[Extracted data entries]
== Segment start ==
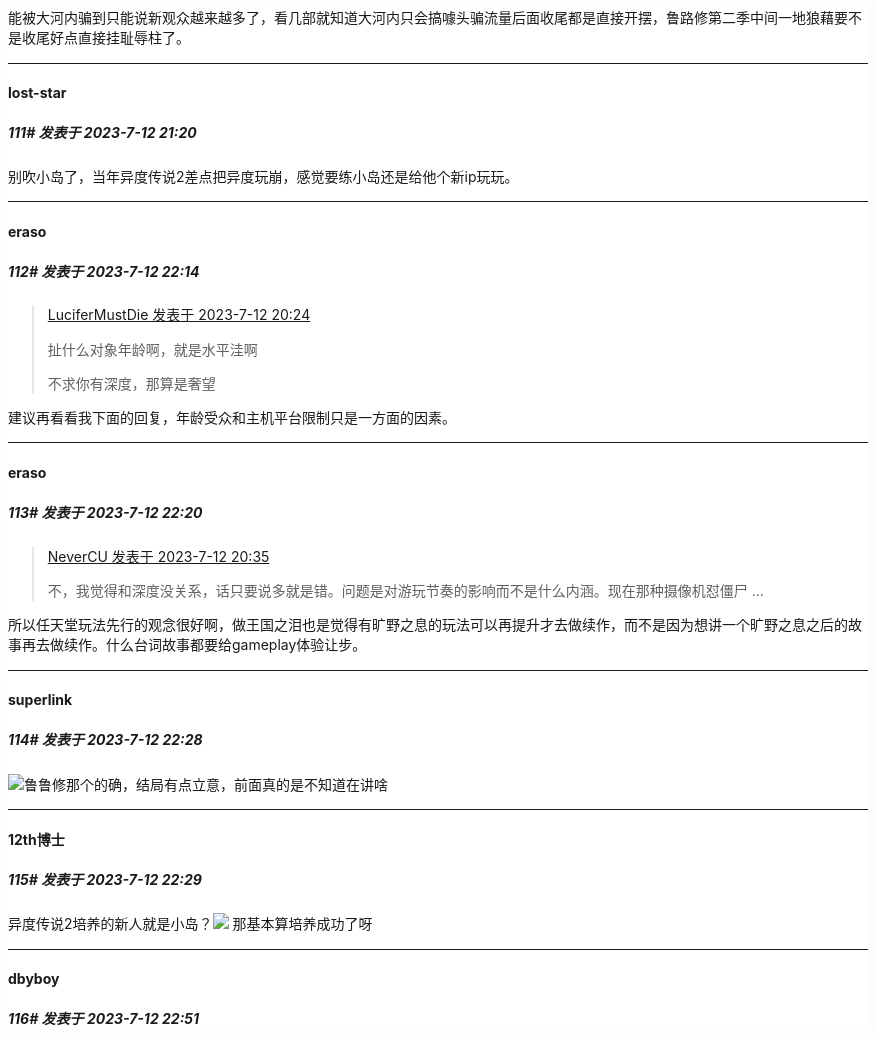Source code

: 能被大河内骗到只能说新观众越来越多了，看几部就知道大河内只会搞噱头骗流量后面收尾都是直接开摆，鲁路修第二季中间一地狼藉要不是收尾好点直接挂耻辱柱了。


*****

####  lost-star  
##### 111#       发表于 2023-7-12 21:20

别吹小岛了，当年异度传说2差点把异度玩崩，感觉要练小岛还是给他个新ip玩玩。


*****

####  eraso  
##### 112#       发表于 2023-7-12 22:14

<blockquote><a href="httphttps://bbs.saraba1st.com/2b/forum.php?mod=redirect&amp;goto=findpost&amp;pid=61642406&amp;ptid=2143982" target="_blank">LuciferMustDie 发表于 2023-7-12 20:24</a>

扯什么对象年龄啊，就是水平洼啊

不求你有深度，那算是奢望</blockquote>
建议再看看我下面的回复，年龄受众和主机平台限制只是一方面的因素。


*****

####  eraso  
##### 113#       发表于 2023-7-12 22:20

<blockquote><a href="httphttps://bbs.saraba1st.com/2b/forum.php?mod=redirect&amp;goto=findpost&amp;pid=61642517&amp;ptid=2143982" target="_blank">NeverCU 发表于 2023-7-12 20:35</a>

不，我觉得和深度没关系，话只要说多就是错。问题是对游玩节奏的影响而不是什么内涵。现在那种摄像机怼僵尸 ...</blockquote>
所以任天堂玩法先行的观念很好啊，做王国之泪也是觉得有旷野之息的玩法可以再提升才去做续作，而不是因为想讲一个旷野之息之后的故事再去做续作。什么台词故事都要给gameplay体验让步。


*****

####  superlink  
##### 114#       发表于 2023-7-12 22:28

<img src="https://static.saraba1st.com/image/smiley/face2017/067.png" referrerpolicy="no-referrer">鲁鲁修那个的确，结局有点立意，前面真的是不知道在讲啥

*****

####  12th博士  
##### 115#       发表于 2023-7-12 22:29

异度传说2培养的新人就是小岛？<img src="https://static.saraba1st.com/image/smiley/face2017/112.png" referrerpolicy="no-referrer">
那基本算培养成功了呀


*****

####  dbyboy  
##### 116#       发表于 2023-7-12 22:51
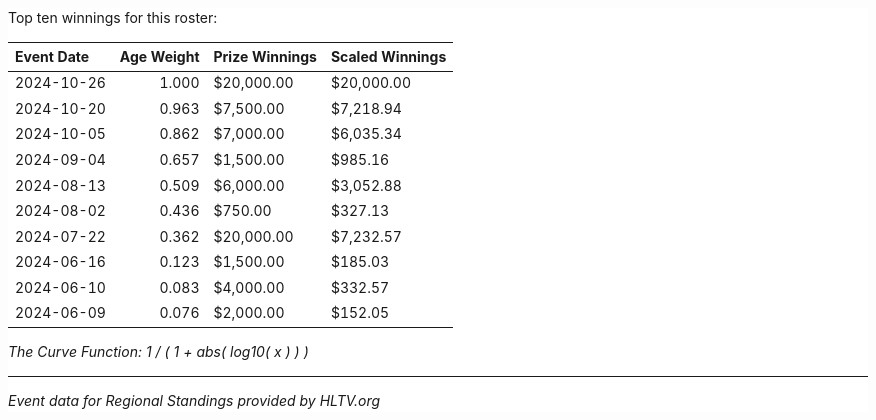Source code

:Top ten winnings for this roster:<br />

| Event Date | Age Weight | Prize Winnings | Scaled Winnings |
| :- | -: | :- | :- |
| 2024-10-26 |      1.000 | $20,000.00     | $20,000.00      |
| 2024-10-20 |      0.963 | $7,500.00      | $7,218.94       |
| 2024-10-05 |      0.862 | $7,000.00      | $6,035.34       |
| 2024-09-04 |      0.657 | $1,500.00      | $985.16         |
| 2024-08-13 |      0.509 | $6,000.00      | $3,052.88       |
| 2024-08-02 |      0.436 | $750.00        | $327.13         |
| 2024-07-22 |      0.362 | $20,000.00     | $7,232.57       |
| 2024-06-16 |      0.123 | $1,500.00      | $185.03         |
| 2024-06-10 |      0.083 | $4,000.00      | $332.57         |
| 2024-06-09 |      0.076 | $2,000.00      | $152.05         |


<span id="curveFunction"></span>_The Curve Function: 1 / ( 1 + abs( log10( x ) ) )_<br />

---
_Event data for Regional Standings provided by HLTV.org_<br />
== Segment end ==
§ **Task details**: Would you please return all lines of the data that include the word "referrer"?

§ **Result**:
<img src="https://static.saraba1st.com/image/smiley/face2017/067.png" referrerpolicy="no-referrer">鲁鲁修那个的确，结局有点立意，前面真的是不知道在讲啥
异度传说2培养的新人就是小岛？<img src="https://static.saraba1st.com/image/smiley/face2017/112.png" referrerpolicy="no-referrer">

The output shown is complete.